▶ _Provided information_:
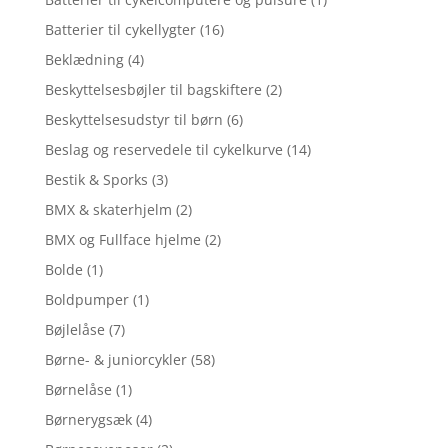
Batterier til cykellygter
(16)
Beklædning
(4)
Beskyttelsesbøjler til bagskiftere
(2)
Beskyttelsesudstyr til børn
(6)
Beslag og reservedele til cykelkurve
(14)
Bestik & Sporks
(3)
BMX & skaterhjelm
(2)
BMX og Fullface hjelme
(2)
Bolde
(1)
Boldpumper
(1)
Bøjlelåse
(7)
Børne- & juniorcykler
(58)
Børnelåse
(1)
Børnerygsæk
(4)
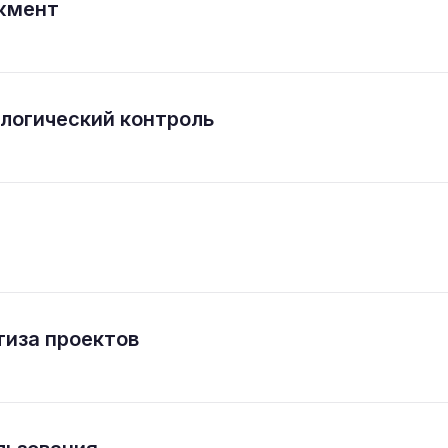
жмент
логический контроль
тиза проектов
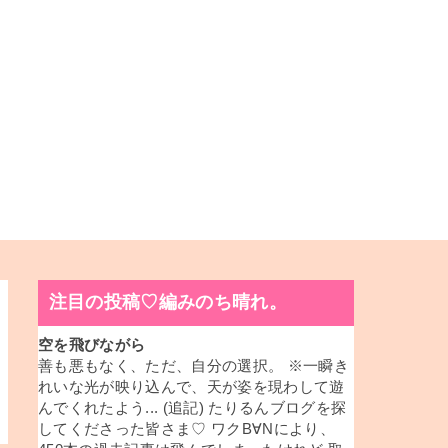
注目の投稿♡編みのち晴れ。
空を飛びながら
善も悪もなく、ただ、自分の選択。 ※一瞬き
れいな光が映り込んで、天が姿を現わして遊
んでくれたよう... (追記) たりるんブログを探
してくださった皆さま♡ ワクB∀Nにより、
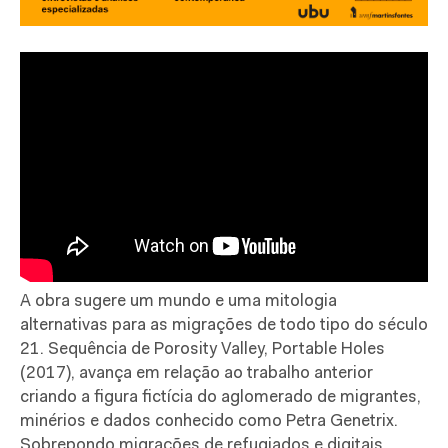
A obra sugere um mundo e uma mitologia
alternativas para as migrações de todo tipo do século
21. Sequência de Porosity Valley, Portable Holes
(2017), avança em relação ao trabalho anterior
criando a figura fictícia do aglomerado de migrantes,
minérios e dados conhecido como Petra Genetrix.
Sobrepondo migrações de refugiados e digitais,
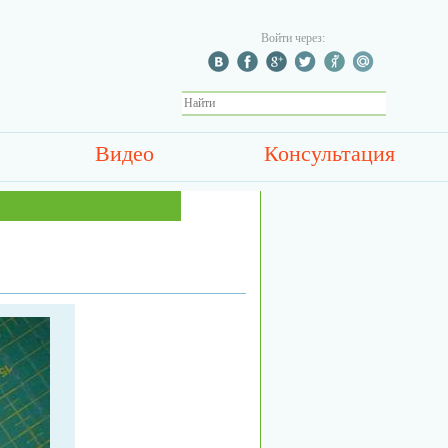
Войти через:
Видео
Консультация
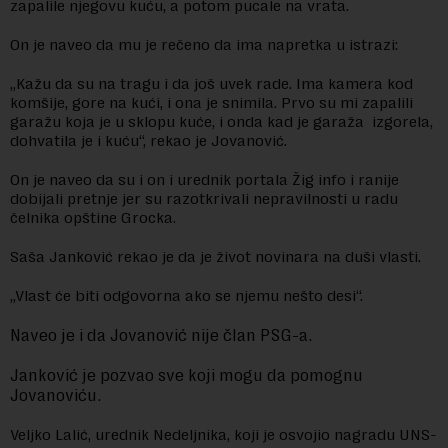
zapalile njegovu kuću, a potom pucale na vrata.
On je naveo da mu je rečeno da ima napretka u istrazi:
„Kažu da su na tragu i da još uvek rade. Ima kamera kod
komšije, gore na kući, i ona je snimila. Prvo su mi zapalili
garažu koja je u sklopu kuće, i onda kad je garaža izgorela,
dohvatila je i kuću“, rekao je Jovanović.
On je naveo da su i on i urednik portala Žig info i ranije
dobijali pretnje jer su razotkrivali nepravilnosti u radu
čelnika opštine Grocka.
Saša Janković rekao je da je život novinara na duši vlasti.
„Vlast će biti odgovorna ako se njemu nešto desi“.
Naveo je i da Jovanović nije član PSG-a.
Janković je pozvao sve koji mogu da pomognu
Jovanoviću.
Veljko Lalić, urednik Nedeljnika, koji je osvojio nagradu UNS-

--

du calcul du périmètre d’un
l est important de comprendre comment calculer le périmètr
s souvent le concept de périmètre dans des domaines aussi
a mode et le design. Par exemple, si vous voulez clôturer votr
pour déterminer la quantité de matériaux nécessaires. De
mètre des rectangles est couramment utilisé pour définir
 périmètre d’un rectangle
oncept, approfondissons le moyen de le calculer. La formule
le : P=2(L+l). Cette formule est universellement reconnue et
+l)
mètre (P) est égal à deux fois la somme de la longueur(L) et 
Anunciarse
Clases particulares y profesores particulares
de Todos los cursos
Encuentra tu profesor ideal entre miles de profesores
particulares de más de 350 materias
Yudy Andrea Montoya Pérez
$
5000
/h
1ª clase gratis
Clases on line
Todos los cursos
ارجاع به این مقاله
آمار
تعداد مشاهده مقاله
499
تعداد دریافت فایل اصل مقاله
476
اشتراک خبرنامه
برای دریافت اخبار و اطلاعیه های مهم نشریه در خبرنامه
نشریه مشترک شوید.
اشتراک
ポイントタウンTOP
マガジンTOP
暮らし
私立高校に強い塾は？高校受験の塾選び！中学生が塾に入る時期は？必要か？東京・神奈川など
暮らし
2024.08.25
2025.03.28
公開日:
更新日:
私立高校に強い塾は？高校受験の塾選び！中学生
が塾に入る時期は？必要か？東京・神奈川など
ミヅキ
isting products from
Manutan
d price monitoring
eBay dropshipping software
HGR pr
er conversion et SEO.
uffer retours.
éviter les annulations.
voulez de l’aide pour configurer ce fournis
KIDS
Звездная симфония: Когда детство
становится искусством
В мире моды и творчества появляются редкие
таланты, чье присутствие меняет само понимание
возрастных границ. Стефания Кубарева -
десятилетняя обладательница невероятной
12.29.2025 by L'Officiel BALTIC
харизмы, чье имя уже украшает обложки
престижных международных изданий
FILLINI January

▶ _What needs to be done_: Starting at the line containing "Batterier til cykellygter" and stopping at the line containing "してくださった皆さま♡ ワクB∀Nにより、", output every line above exactly, both ends included, with pictures omitted.

▶ _Written response_:
Batterier til cykellygter
(16)
Beklædning
(4)
Beskyttelsesbøjler til bagskiftere
(2)
Beskyttelsesudstyr til børn
(6)
Beslag og reservedele til cykelkurve
(14)
Bestik & Sporks
(3)
BMX & skaterhjelm
(2)
BMX og Fullface hjelme
(2)
Bolde
(1)
Boldpumper
(1)
Bøjlelåse
(7)
Børne- & juniorcykler
(58)
Børnelåse
(1)
Børnerygsæk
(4)
жмент
логический контроль
тиза проектов
注目の投稿♡編みのち晴れ。
空を飛びながら
善も悪もなく、ただ、自分の選択。 ※一瞬き
れいな光が映り込んで、天が姿を現わして遊
んでくれたよう... (追記) たりるんブログを探
してくださった皆さま♡ ワクB∀Nにより、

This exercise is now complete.